After he won I was in shock for I-don’t-know how long. Weeks. Months. The world felt bizarre, surreal. I remember looking at people who looked like Republicans. I remember eating lunch in restaurants with people who looked like business people eating lunch. I’d come to know they were not to be trusted, but I didn’t know they were like this. I mean, I knew they were like this, because they were not like what my textbooks had taught me we should be like. Not freaking out. But I didn’t know.
I checked the news I-don’t-know how often, for months. I thought the story would break any moment now. Any second. I thought we’d fix this. I thought he’d be removed.
I should have known better. They had so many chances to stop him. If they’d wanted to, if they were going to, they would have. The founding fathers, some of them at least, are spinning in their graves, beating fists against coffin lids, wanting out, wanting to shout how this is exactly what they were talking about, why they fought for things like checks on stupidity, on demagoguery.
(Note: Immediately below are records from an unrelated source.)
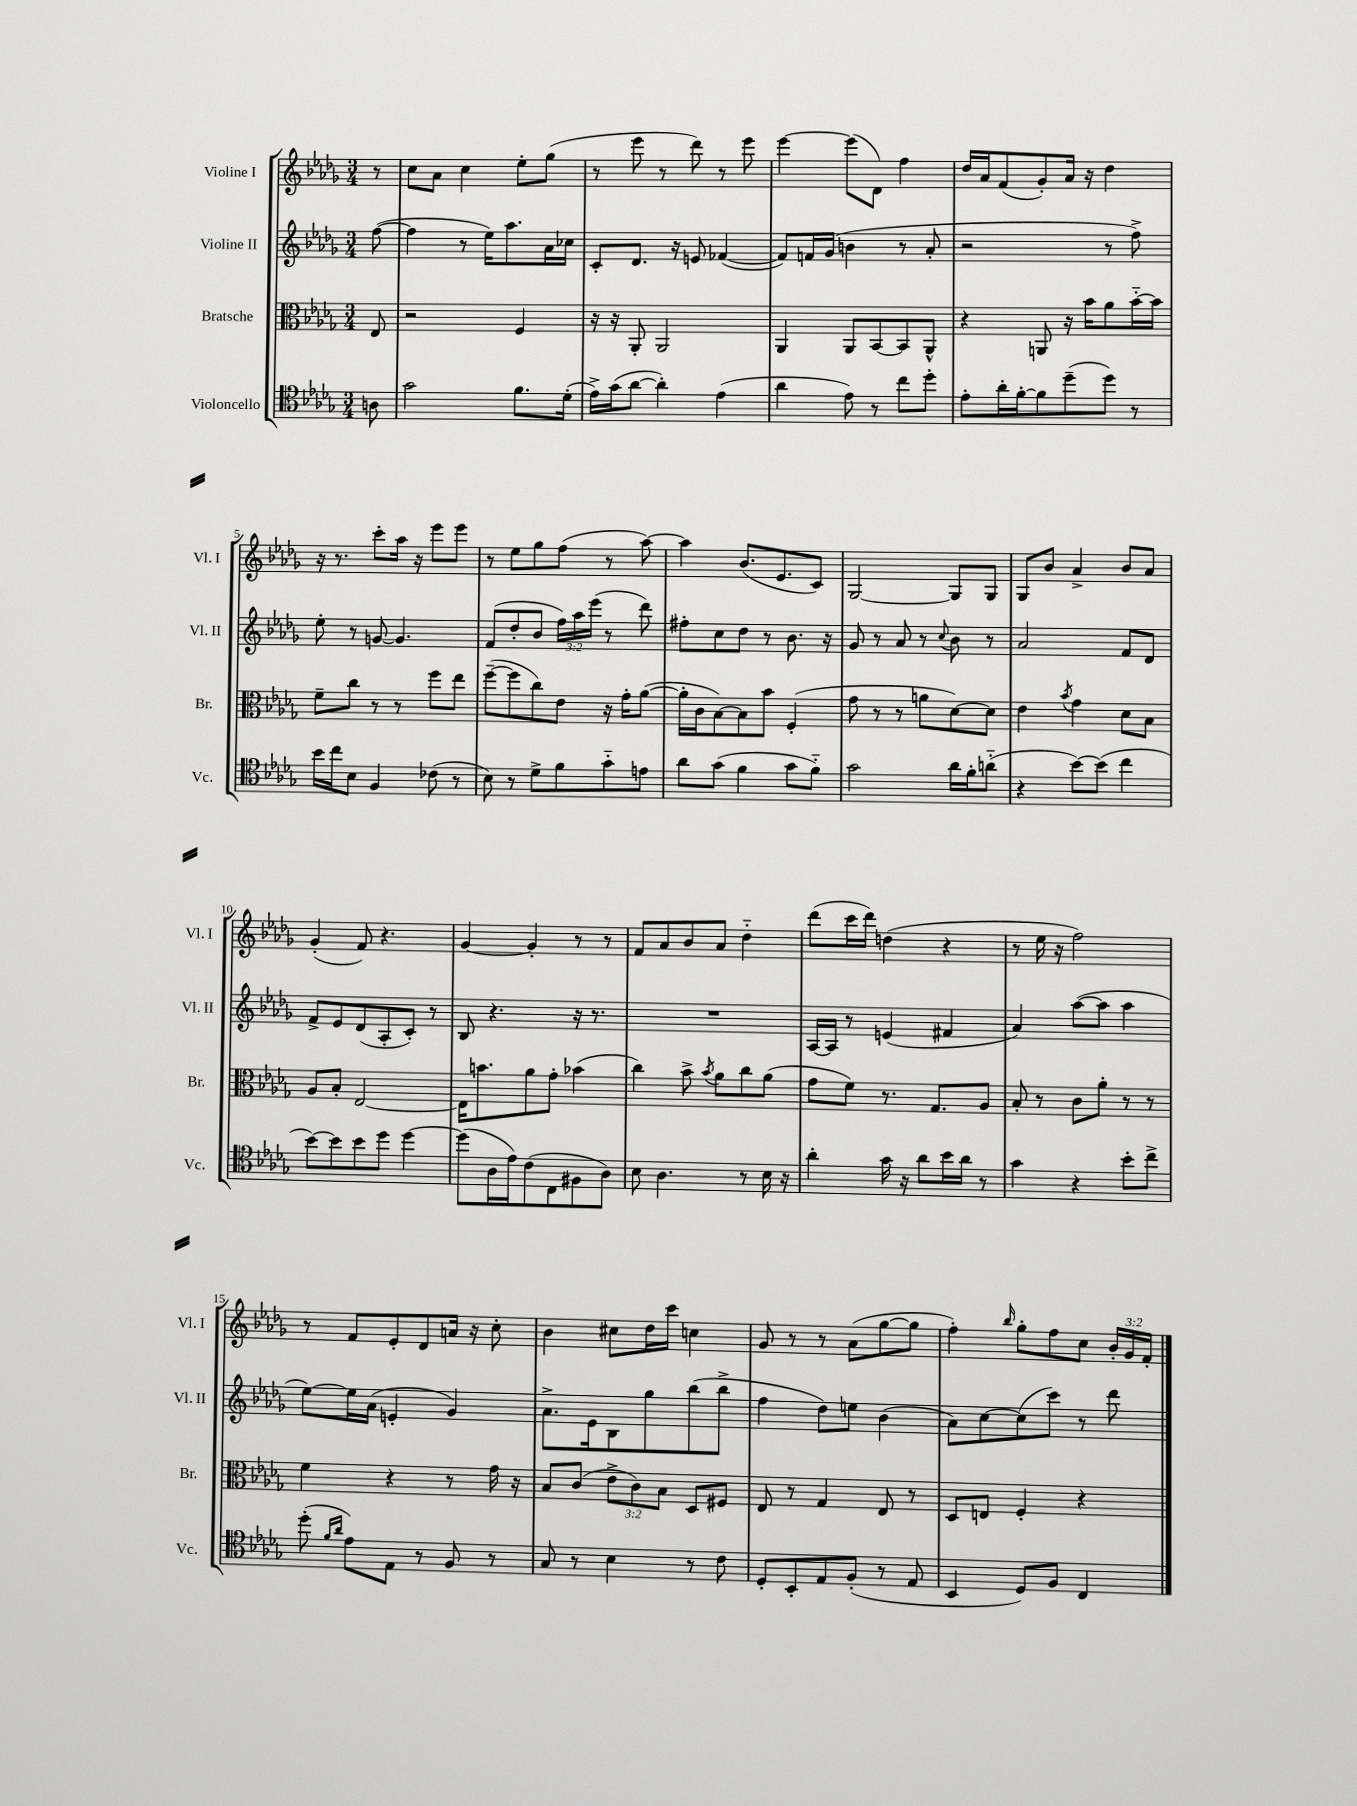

**kern	**kern	**kern	**kern
*part4	*part3	*part2	*part1
*staff4	*staff3	*staff2	*staff1
*I"Violoncello	*I"Bratsche	*I"Violine II	*I"Violine I
*I'Vc.	*I'Br.	*I'Vl. II	*I'Vl. I
*clefC4	*clefC3	*clefG2	*clefG2
*k[b-e-a-d-g-]	*k[b-e-a-d-g-]	*k[b-e-a-d-g-]	*k[b-e-a-d-g-]
*M3/4	*M3/4	*M3/4	*M3/4
=	=	=	=
8An\	8E-/	([8ff\	8r
=1	=1	=1	=1
2g-\	2r	4ff\]	8cc\L
.	.	.	8a-\J
.	.	8r	4cc\
.	.	16ee-\KL)	.
.	.	8.aa-\	.
8.f\L	4F/	.	8ee-'\L
.	.	16a-\L	(8gg-\J
(16d-'\Jk	.	16cc-X\JJ	.
=2	=2	=2	=2
16e-^\LL)	16r	8c'/L	8r
(16g-\J	16r	.	.
[8a-\J	8AA-'/	8.d-/J	8eee-\
4a-'\])	2AA-/	.	8r
.	.	16r	.
.	.	8en/	8ddd-\)
(4e-\	.	([4f-X/	8r
.	.	.	8eee-\
=3	=3	=3	=3
4a-\	4AA-/	8f-/L])	[4eee-\
.	.	16fn/L	.
.	.	(16g-/JJ	.
8e-\)	8AA-/L	4bn\	(8eee-\L]
8r	[8BB-/	.	8d-\J)
8cc\L	8BB-/]	8r	4ff\
8dd-'\J	8AA-^^/J	8a-'/	.
=4	=4	=4	=4
8e-'\L	4r	2r	16dd-/LL
.	.	.	16a-/J
16a-'\L	.	.	(8f/
[16f'\J	.	.	.
8f\]	8AAn/	.	8g-'/)
(8dd-~\	16r	.	16a-/Jk
.	16b-\KL	.	16r
8dd-\J)	8a-\	8r	4dd-\
8r	[16b-\L	8ff^\)	.
.	16b-\JJ]	.	.
!!LO:LB:g=z
=5	=5	=5	=5
16b-\LL	8f~\L	8ee-'\	16r
16cc\J	.	.	8.r
8B-\J	8cc\J	8r	.
4F/	8r	[8gn/	8ccc'\L
.	8r	4.g/]	16aa-\Jk
.	.	.	16r
(8c-X\	8ff\L	.	8eee-\L
8r	8ee-\J	.	8eee-\J
=6	=6	=6	=6
8B-\)	([8ff~\L	(8f/L	8r
8r	8ff\]	8dd-'/	8ee-\L
8d-^\L	8cc\)	8b-/J	8gg-\
8f\	8e-\J	24ff\LL)	(8ff\J
.	.	24aa-\	.
.	.	(24eee-\JJ	.
8g-\	16r	8r	8r
.	16g-'\KL	.	.
8en\J	([8a-\J	8ddd-\)	[8aa-\)
=7	=7	=7	=7
8a-\L	16a-'\LL]	8ff#X'\L	4aa-\]
.	16c\J	.	.
(8g-\J	[8B-\)	8cc\	.
4f\	8B-\]	8dd-\J	(8.b-/L
.	8b-\J	8r	.
.	.	.	8.e-/
8g-\L	(4F'/	8.b-\	.
8f\J)	.	.	8c/J)
.	.	16r	.
=8	=8	=8	=8
2g-\	8g-\	8g-/	[2G-/
.	8r	8r	.
.	8r	8a-/	.
.	8an\L	8r	.
.	.	8qqcc/	.
16a-\LL	[8d-\)	8b-\	8G-/L]
16f'\J	.	.	.
(8an\J	8d-\J]	8r	8G-/J
=9	=9	=9	=9
4r	4e-\	2a-/	8G-/L
.	.	.	8b-/J
.	8qb-/	.	.
[8b-\L)	4g-\	.	4a-^/
(8b-\J]	.	.	.
4cc\	8d-\L	8f/L	8b-/L
.	8B-\J	8d-/J	8a-/J
!!LO:LB:g=z
=10	=10	=10	=10
[8b-\L)	8A-/L	8f^/L	(4g-'/
8b-\]	8B-'/J	8e-/	.
8b-\	[2E-/	(8d-/	8f/)
8dd-\J	.	8A-'/	4.r
[4dd-\	.	8c'/J)	.
.	.	8r	.
=11	=11	=11	=11
(8dd-\L]	16E-\KL]	8B-/	[4g-/
.	8.bn\	.	.
16A-\L	.	4.r	.
16e-\J)	.	.	.
(8c\	8a-\	.	4g-'/]
8C\	8g-'\J	.	.
8F#X\	(4b-X\	16r	8r
.	.	8.r	.
8A-\J)	.	.	8r
=12	=12	=12	=12
8B-\	4cc\)	2.r	8f/L
4.A-\	.	.	8a-/
.	8b-^\	.	8b-/
.	8qb-/	.	.
.	8a-\L	.	8a-/J
8r	8cc\	.	4dd-\
16B-\	(8a-\J	.	.
16r	.	.	.
=13	=13	=13	=13
4a-'\	8g-\L	[16A-/LL	(8ddd-\L
.	.	16A-/JJ]	.
.	8f\J)	8r	16ccc\L
.	.	.	16ddd-\JJ)
16g-\	8.r	(4en/	(4ddn\
16r	.	.	.
8a-\L	.	.	.
.	8.G-/L	.	.
16b-\L	.	4f#X/	4r
16a-\JJ	.	.	.
8r	8A-/J	.	.
=14	=14	=14	=14
4g-\	8B-'/	4a-/)	8r
.	8r	.	16ee-\
.	.	.	16r
4r	8c\L	([8aa-\L	2ff\)
.	8a-'\J	8aa-\J]	.
8b-'\L	8r	4aa-\	.
8cc^\J	8r	.	.
!!LO:LB:g=z
=15	=15	=15	=15
(8dd-'\	4f\	[8ee-\L)	8r
16qqf/LL	.	.	.
16qqa-/JJ	.	.	.
8e-\L)	.	16ee-\L]	8f/L
.	.	(16a-\JJ	.
8E-\J	4r	4en'/	8e-'/
8r	.	.	8d-/
8F/	8r	4g-/)	16an/Jk
.	.	.	16r
8r	16g-\	.	8cc'\
.	16r	.	.
=16	=16	=16	=16
8G-/	8B-/L	8.a-^\L	4b-\
8r	(8c/J	.	.
.	.	16e-\k	.
4B-\	12e-^\L	8B-\	8cc#X\L
.	12c\)	.	.
.	.	8gg-\	16dd-\L
.	12B-\J	.	.
.	.	.	16ccc\JJ
8r	8D-/L	(8bb-\	4ccn\
8c\	8F#X/J	8bb-^\J	.
=17	=17	=17	=17
8D-'/L	8E-/	4ff\	8g-/
8BB-'/	8r	.	8r
8E-/	4G-/	8dd-\L)	8r
(8F'/J	.	8een\J	(8a-\L
8r	8E-/	(4b-\	[8gg-\
8E-/	8r	.	8gg-\J]
=18	=18	=18	=18
4BB-/	8D-/L	8a-\L)	4ff'\)
.	8En/J	[8cc\	.
.	.	.	16qqbb-/
8D-/L)	4F'/	(8cc\]	8gg-'\L
8F/J	.	8ccc\J)	8ff\
4C/	4r	8r	8cc\J
.	.	8ddd-\	24b-'/LL
.	.	.	24g-/
.	.	.	24f'/JJ
==	==	==	==
*-	*-	*-	*-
There’s no point in following the news anymore. It’s all corrupt. All of it. There are those who fight to bring him down, and those who fight to prop him up. And the only ones who pay attention are the ones who’ve already decided, and they aren’t influenced by the other side. At all. Unless by influenced we mean fueled for the fight.
I’ve lost interest. I am exactly what they want from me. I am the outrage beaten into submission. I am the ignorant masses who forget last week’s outrage after this week’s outrage. I am the one who becomes numb to outrage in the face of outrage after outrage.
I used to say that what we call corruption in other countries we call here ‘doing business.’ And now I say we don’t even bother doing business anymore, we just do what we want, fuck it all and fucking no regrets, as James Hetfield once said. We just lay our corruption on the table and deny it being what it is. We lie, and we lie, and we lie. And we fight. And we lie some more.
My professor arrives fifteen minutes late to every class, plops down at his desk, unloads his bag, asks what we learned last week, what was in the news, what might affect our profession. I want to tell him what I’m saying here, that it doesn’t matter, that it’s all horse shit and we’re all going to die, and the sun will become a red giant, a fireball that consumes us all, if we’re still here when it blows.